Sejak pukul 00.00-06.00 WITA hari ini, Gunung Agung menunjukkan aktivitas tiga kali gempa frekuensi rendah berdurasi 20-40 detik. Gunung yang oleh masyarakat Bali disebut Hyang Tohlangkir ini juga empat kali menunjukkan gempa vulkanik dangkal berdurasi 7-20 detik, delapan kali gempa vulkanik dalam berdurasi 18-65 detik, dan dua kali gempa tektonik lokal berdurasi 90-100 detik. Tremor menerus dengan amplitudo satu hingga dua milimeter berdurasi 90-100 detik terus terjadi.

Kepala Subbidang Mitigasi Gunung Api Wilayah Timur, Devy Kamil Syahbana menambahkan gas Sulfur dioksida (SO2) yang keluar dari kawah Gunung Agung semakin berkurang hingga 20 kalinya dibanding 26-28 November 2017. Saat itu SO2 yang disemburkan gunung setinggi 3.142 meter tersebut mencapai enam tibu ton. PVMBG mencatat Gunung Agung menghasilkan sekitar 600 ton gas SO2 saat meletus freatik 21 November 2017.

"Volumenya menjadi 10 kali lipat atau sekitar enam ribu ton SO2 pada 25 November 2017," katanya.
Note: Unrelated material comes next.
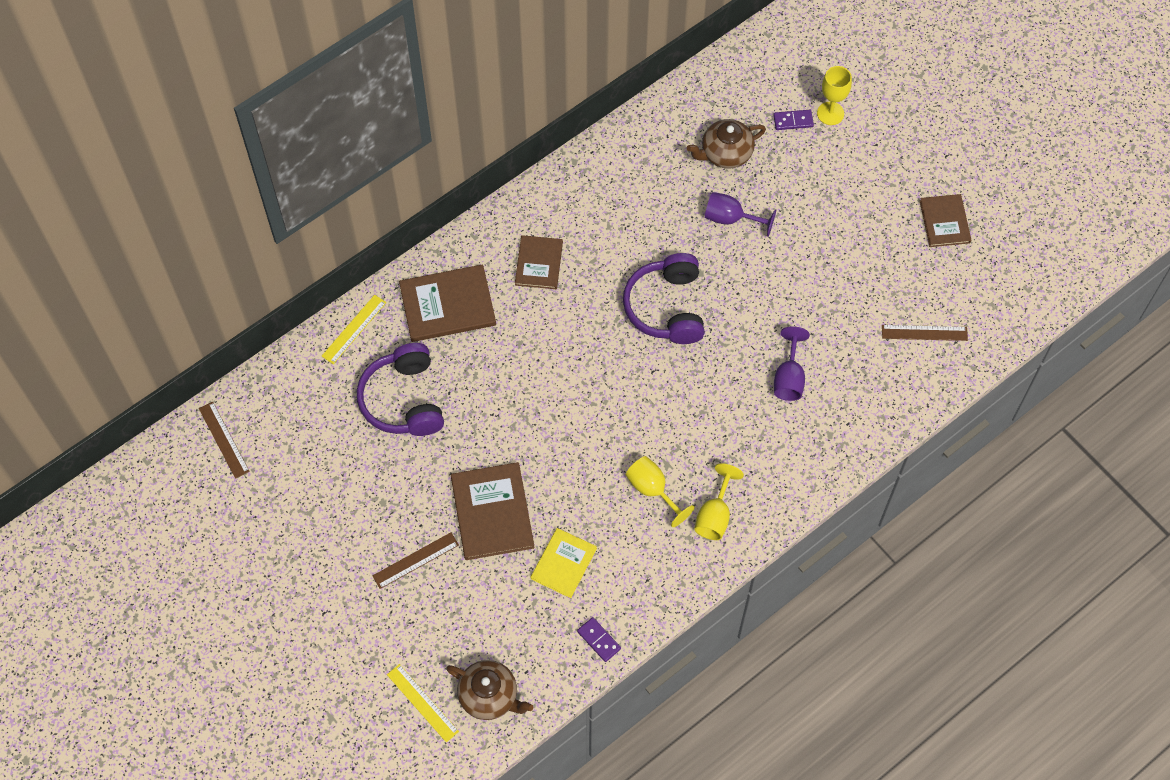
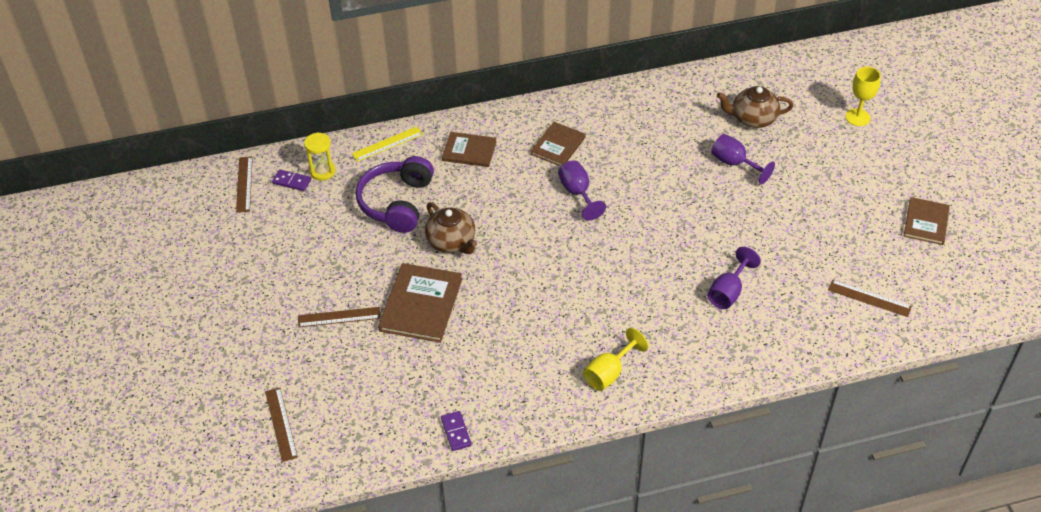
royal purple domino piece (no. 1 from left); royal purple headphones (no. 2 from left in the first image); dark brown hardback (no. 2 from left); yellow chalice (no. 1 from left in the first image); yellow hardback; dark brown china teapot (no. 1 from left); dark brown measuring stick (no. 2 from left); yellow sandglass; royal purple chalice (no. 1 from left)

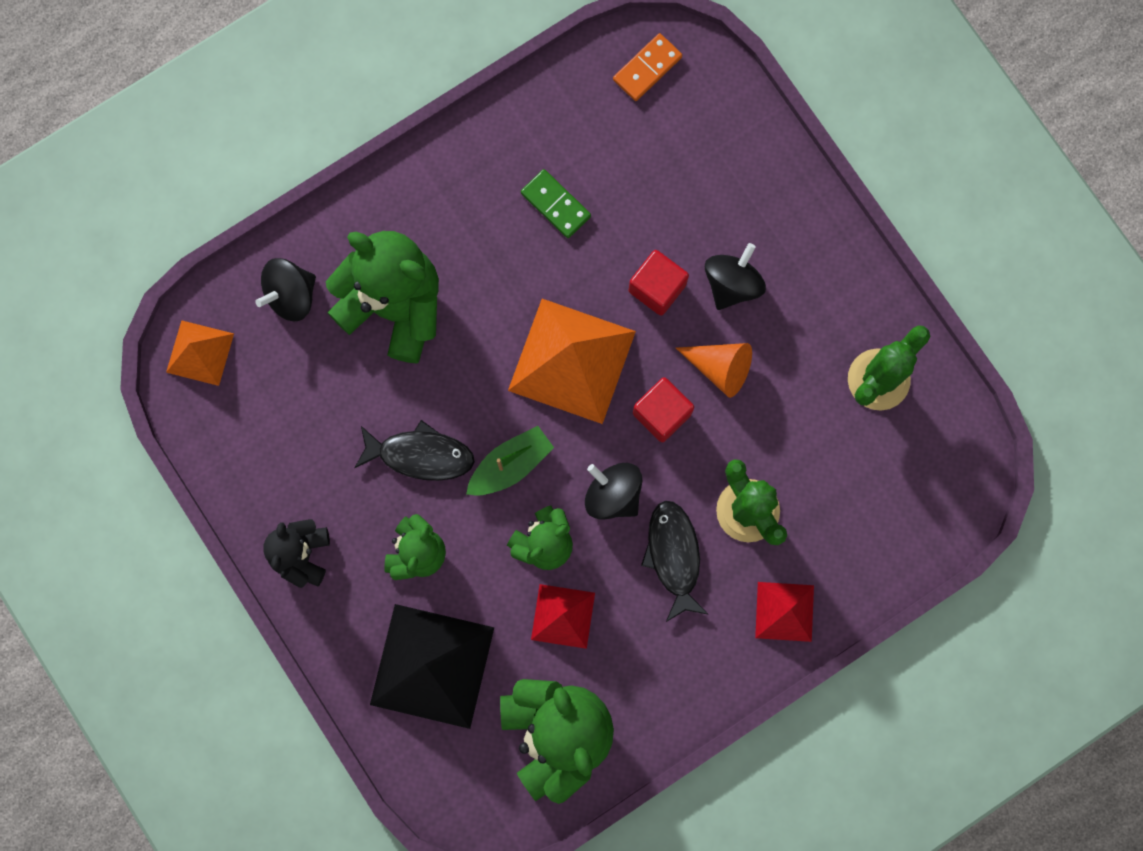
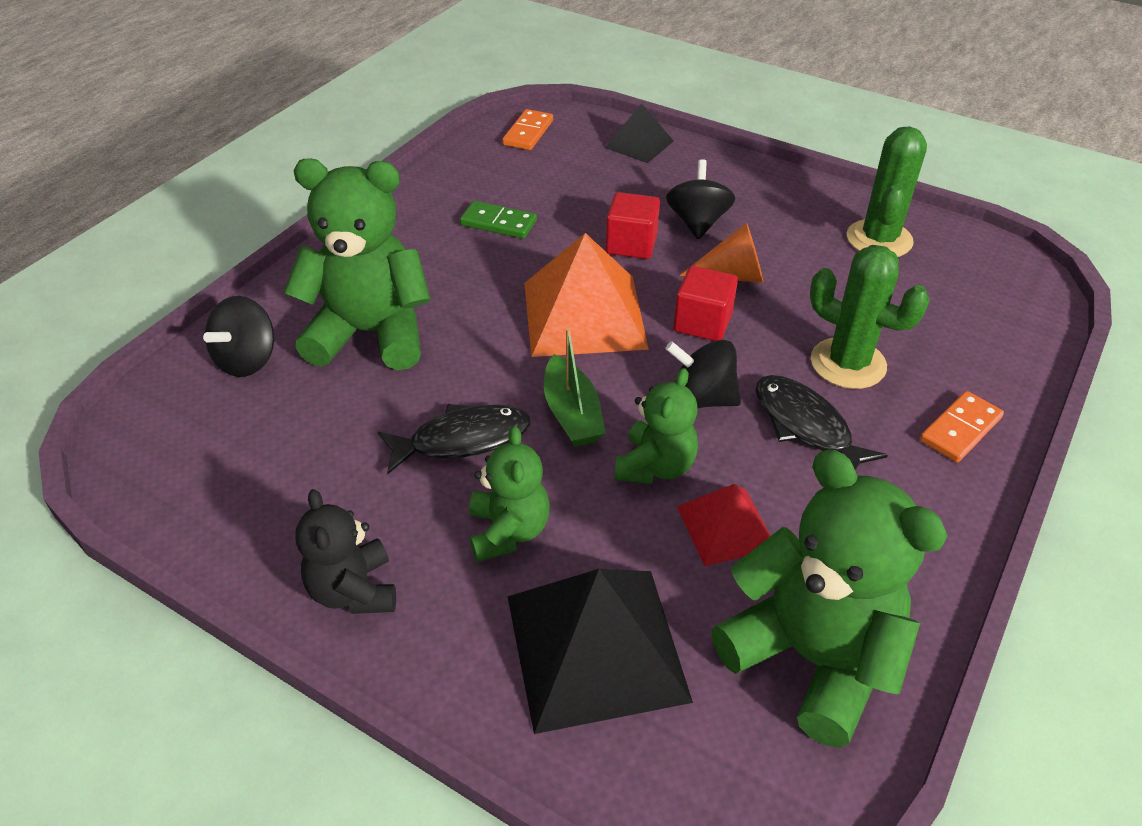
bright orange pyramid (no. 1 from left in the first image); emerald boat; bright orange domino piece (no. 2 from left); black pyramid (no. 2 from left)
Penurunan drastis gas SO2 di Gunung Agung, kata Devy mengindikasikan dua hal. Pertama, laju magma menuju permukaan kian melemah akibat hilangnya energi magmatik kian berkurang setelah erupsi sebulan terakhir dan menuju fase keseimbangan.

Kemungkinan pertama ini menyebabkan potensi erupsi berkurang. Erupsi selanjutnya bisa saja tidak teramati dalam waktu dekat hingga magma baru diproduksi lagi satu hari nanti.

Kedua, pipa magma tersumbat sehingga cairan magma ke permukaan terhalang oleh lava di permukaan yang mendingin atau mengeras setelah erupsi beruntun beberapa waktu terakhir. Jika kemungkinan kedua ini terjadi, Devy mengatakan potensi erupsi justru meningkat karena tekanan magma terakumulasi.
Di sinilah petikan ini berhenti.